QUOTED PASSAGE:
+ + + + + + +
Analyzing the NYC Subway Dataset

Section 1. Statistical Test

1.1 Which statistical test did you use to analyze the NYC subway data? Did you use a one-tail or a two-tail P value? What is the null hypothesis? What is your p-critical value?

The Mann-Whitney U test was utilized to analyze the NYC subway data. A two-tailed P value was used to test the null hypotheses that there is no difference between the distribution of hourly turnstile entries for rainy vs. non-rainy days. The p-critical value is .05.

1.2 Why is this statistical test applicable to the dataset? In particular, consider the assumptions that the test is making about the distribution of ridership in the two samples.

Data analysis was conducted to determine whether the data is normally distributed. A statistical test such as Welch’s t test could be utilized if the dataset is from a normal distribution.

The first step was to create a visualization of the distribution using a histogram of the frequency of hourly turnstile entries as shown in Section 3.1. The diagram clearly shows the data is not normally distributed for the rainy and non-rainy day datasets.

The second step was to perform the Shipiro-Wilk test for normality. The null hypothesis is the data is from a normal distribution. Below is the test statistic and p-value output for the rainy and non-rainy day datasets.

Rainy >>>
Shapiro-Wilk Test Statistic: 0.593882083893
p-Value: 0.0

Non-Rainy >>>
Shapiro-Wilk Test Statistic: 0.595618069172
p-Value: 0.0

Since the p-value for both datasets is < .05 the null hypothesis can be rejected that the data is normally distributed. Therefore, the Welch’s t test is not applicable for the dataset. Please note the Shapiro-Wilk test was also run on a random sample of 1000 from each dataset since Python displays warnings that the p-value may not be accurate for N > 5000. The difference was immaterial.
+ + + + + + +
SET OF TASKS:
1. In the subway data analysis, which statistical test was used to compare hourly turnstile entries on rainy and non-rainy days?
2. Repeat the part of the subway data analysis starting at "Analyzing the NYC" and ending at "your p-critical value?".
3. Sum up the subway data analysis in two sentences.
+ + + + + + +
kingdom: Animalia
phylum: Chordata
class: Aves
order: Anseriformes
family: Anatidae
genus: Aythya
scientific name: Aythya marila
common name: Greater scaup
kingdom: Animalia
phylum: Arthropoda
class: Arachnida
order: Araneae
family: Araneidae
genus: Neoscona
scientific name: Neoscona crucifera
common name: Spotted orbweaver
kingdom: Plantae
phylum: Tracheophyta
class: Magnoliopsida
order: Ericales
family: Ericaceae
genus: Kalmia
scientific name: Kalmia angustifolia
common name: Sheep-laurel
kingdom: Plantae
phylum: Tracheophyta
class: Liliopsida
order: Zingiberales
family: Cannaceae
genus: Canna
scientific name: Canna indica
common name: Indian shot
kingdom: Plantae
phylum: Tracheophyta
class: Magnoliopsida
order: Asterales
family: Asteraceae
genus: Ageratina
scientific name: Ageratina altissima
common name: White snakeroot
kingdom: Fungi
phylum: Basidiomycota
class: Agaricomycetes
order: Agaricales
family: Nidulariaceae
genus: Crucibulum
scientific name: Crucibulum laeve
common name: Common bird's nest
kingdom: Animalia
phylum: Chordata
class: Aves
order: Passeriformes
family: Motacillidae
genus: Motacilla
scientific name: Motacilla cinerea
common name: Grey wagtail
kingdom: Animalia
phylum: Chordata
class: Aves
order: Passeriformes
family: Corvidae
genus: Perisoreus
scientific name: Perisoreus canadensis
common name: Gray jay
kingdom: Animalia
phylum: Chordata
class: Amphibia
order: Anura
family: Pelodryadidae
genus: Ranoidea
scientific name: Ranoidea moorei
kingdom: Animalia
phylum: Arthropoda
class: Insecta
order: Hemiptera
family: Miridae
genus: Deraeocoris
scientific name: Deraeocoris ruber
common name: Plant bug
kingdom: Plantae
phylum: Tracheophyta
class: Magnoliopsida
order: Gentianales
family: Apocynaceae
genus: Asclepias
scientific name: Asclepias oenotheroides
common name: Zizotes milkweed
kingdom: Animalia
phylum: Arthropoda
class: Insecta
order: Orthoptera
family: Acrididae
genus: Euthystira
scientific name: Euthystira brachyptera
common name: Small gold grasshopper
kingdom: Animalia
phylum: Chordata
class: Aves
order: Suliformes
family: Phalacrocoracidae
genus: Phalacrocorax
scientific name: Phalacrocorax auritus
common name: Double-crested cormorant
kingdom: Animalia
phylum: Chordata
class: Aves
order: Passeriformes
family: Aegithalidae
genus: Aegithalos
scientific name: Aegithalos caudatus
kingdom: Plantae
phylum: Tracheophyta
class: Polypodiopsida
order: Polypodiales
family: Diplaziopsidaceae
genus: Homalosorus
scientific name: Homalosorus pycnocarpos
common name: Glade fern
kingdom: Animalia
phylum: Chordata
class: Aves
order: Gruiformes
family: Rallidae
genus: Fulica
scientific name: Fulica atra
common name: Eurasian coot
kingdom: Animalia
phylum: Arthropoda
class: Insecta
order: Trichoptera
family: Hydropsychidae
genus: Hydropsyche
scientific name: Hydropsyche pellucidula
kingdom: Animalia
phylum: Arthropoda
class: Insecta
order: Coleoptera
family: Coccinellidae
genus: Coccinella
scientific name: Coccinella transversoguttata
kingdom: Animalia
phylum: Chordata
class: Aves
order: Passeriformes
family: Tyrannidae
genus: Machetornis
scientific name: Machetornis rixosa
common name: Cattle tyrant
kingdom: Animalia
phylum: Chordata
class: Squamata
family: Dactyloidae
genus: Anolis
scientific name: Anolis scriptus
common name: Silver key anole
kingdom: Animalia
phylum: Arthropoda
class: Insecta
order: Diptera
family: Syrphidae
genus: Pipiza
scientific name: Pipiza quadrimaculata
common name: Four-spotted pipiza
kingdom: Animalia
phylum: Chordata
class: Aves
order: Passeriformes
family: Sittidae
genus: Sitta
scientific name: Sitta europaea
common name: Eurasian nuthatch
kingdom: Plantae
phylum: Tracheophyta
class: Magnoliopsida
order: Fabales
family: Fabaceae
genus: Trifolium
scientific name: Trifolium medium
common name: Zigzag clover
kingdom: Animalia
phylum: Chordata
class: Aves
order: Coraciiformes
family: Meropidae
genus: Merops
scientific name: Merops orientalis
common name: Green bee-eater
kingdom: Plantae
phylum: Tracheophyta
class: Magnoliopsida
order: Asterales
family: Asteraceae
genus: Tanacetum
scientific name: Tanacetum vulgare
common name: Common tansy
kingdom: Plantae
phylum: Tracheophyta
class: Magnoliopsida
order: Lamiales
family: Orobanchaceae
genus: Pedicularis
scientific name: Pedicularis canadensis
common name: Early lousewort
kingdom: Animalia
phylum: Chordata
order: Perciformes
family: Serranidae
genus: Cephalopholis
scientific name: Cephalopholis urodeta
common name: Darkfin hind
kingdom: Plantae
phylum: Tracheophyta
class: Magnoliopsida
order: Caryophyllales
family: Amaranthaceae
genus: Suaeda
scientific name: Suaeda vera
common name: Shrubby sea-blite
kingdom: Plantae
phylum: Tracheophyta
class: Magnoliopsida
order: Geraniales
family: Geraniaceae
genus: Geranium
+ + + + + + +
CORRECT ANSWERS:
1. The Mann-Whitney U test.

2.
Analyzing the NYC Subway Dataset

Section 1. Statistical Test

1.1 Which statistical test did you use to analyze the NYC subway data? Did you use a one-tail or a two-tail P value? What is the null hypothesis? What is your p-critical value?

3. The Mann-Whitney U test, with a two-tailed P value and a p-critical value of .05, was used to test whether hourly turnstile entries differ between rainy and non-rainy days. A histogram and a normality test both showed that the data is not normally distributed, so Welch's t test does not apply.